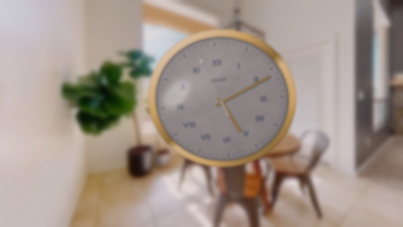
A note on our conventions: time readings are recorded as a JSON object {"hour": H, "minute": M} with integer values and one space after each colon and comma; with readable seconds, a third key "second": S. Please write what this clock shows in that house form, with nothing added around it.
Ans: {"hour": 5, "minute": 10, "second": 57}
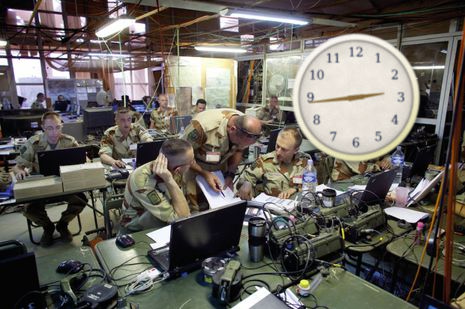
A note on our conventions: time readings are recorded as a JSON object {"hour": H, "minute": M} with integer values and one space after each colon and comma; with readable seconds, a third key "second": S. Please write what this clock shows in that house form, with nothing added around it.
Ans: {"hour": 2, "minute": 44}
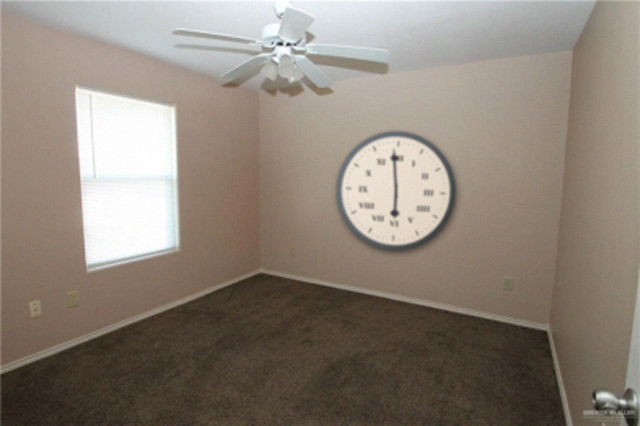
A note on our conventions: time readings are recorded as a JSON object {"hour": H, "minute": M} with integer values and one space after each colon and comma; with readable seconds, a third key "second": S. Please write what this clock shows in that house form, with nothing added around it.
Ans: {"hour": 5, "minute": 59}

Work to do:
Lay out all of the material above as a numbered list, one line per entry, and skip any blank lines. Leave the pictures out of your list.

Output of the task:
1. A note on our conventions: time readings are recorded as a JSON object {"hour": H, "minute": M} with integer values and one space after each colon and comma; with readable seconds, a third key "second": S. Please write what this clock shows in that house form, with nothing added around it.
2. Ans: {"hour": 5, "minute": 10, "second": 57}
3. A note on our conventions: time readings are recorded as a JSON object {"hour": H, "minute": M} with integer values and one space after each colon and comma; with readable seconds, a third key "second": S. Please write what this clock shows in that house form, with nothing added around it.
4. Ans: {"hour": 2, "minute": 44}
5. A note on our conventions: time readings are recorded as a JSON object {"hour": H, "minute": M} with integer values and one space after each colon and comma; with readable seconds, a third key "second": S. Please write what this clock shows in that house form, with nothing added around it.
6. Ans: {"hour": 5, "minute": 59}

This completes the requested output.